All the Feels (Spoiler Alert #2)(96)
He was out in the hall before she could respond.
Downstairs, in the lobby, he heaved open the door to a single-stall bathroom and locked himself inside. He sent a text to Zach with unsteady fingers: I need a few days to think. Stall them if you can. I’m sorry. Swallowing hard, he tucked his phone back in his pocket.
The marble floor stung his knees when he crumpled, but it was just another pinwheel of pain in a body already racked with agony. He couldn’t contain it all a moment longer.
There, where no one could see, he cried so hard he threw up.
TUESDAY MORNING FOUND Alex back in his home.
Marcus had arrived at the hotel very late Saturday night, carrying both his duffel and a bag full of weird pastries he called cocroffinuts. He’d slept a few hours on the pullout couch, while Alex had spent the night miserably sniffing the bed’s pillowcases, hunting for a whiff of coconut. And early the next morning, they’d begun their two-day, caffeinated-pastry-fueled trip back down the coast.
Because of Alex’s shaky grasp on—well, everything, Marcus had done all the driving, and he’d done it without complaint. Even when Alex kept choosing playlists full of brokenhearted ’80s power ballads. Including, notably, “Broken Wings” by Mr. Mister, which he played six times in a row before Marcus’s increasingly visible misery finally prompted him to switch to Poison’s “Every Rose Has Its Thorn,” followed by Heart’s “What About Love?”
“You know,” Marcus finally said after the fourth repetition of Cheap Trick’s “The Flame,” his voice strained but patient, “music was still made after the turn of the century. Even sad music with electric guitars.”
Alex stared out the window, where a cliff tumbled down to pounding waves far below. “The synth speaks to my soul.”
Marcus raised a hand in surrender, then went back to driving.
When they’d finally reached Marcus’s L.A. home, he’d emerged from the driver’s seat with a groan, stretching his back. “Want to stay here for a while?”
They both knew Marcus would rather be back in San Francisco with April, and Alex might not prefer solitude, but maybe it was what he needed. It was certainly what he deserved.
“Nah.” He slammed the passenger door behind him and circled to the other side of the car. “But thanks for the offer, dude.”
Marcus’s brow furrowed. “You’ll be okay to drive home?”
“I’ll be fine.
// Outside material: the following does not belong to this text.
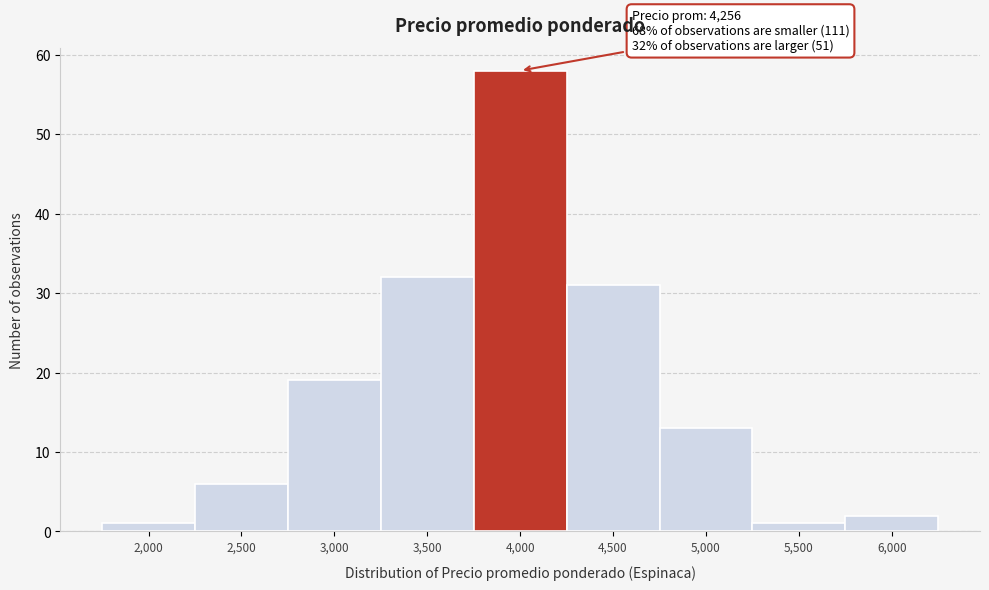

Reading left to right, transcribe all the data shown in this chart.

1	6	19	32	58	31	13	1	2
Because of you.” Before getting behind the wheel, he’d given his best friend a quick, hard hug. “See you on Friday.”
Marcus and April were visiting Malibu that weekend, and they’d persuaded Alex to come along. Until then, he planned to stay offline and out of sight. Maybe by Friday, he’d have his shit together, although he doubted it.
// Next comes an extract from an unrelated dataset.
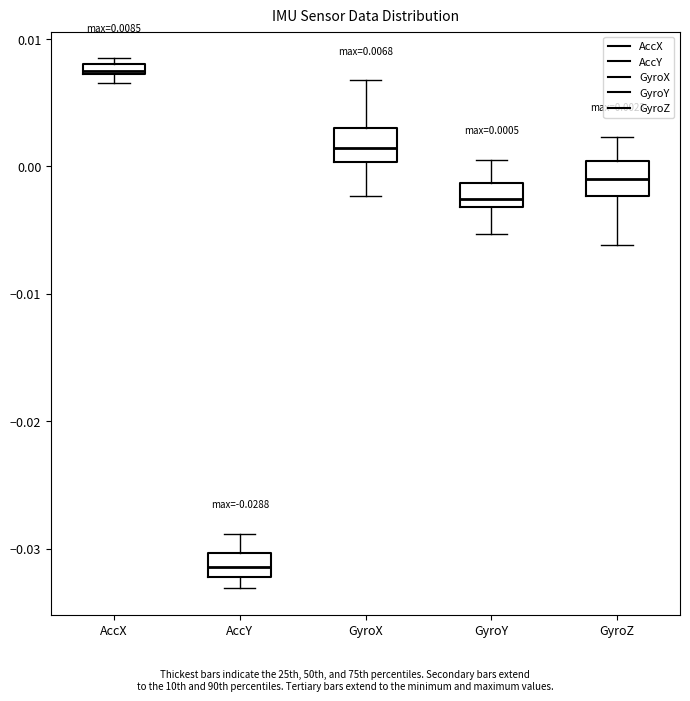

Which box's median line is the highest?

AccX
Last night, back in his own bed once more, he’d barely slept. Even a long hike along the unlit, technically closed trail nearest his house hadn’t helped clear his jumbled thoughts or ease the continual ache in his chest.
And now here he was, hiding in his own fucking backyard to avoid Dina’s concerned scrutiny, picking at her excellent apple–sour cream pancakes and trying not to think about Wren.
Trying and failing.
Finally, he set aside his plate and downed his ADHD medication with coffee. If his stomach hurt later, so be it. Pain south of his heart might prove refreshing.
When he checked his phone, there were three new messages from Zach. StreamUs was pushing for a decision about the show, and so was his agent. I don’t know how much longer they’ll give you, Zach’s last email read. C’mon, man, isn’t this exactly the sort of opportunity you wanted?
It was. Zach was entirely right.
Only …
He sat back in his chair and stared at his property. His view. His home.
When he was very little, sometimes he and his mom had been forced to stay at cheap motels for a month or two, ones with cigarette burns and broken security chains and fleas, because she didn’t have enough money for a security deposit.
Now, if he wanted, he could drive around the country—maybe even explore the world—in style, and he could get paid for it. Handsomely. All he had to do was make stupid jokes and grin rakishly and keep his constant stream of bullshit running freely. And when he was done, he could come back home to a fucking mini-castle, complete with a terrifyingly efficient housekeeper and a guesthouse.
A goddamn guesthouse.
All while Lauren was busting her ass in the ER, dodging punches and insults as she saved lives and broke her own heart, only to return home to an aging duplex with a turret and zero other amenities. All while his mother sat alone in her Florida house and reported to work and shelved books and continued getting older with her only child across the entire fucking continent.
His life was fundamentally selfish. He was fundamentally selfish.
Maybe he should just move back to Florida, near his mother, and find real work. Even though, in his experience, real work tended to absolutely blow.
But no matter what he decided, he was free until Friday, and his mother deserved a visit. It had been months since his last trip to the Gold Coast. And if he was desperate for his mom to hold him, if he wanted her to make him cinnamon toast for breakfast—his absolute favorite comfort food, bar none—and tell him everything would be all right …
Well, maybe that was selfish too. Whatever.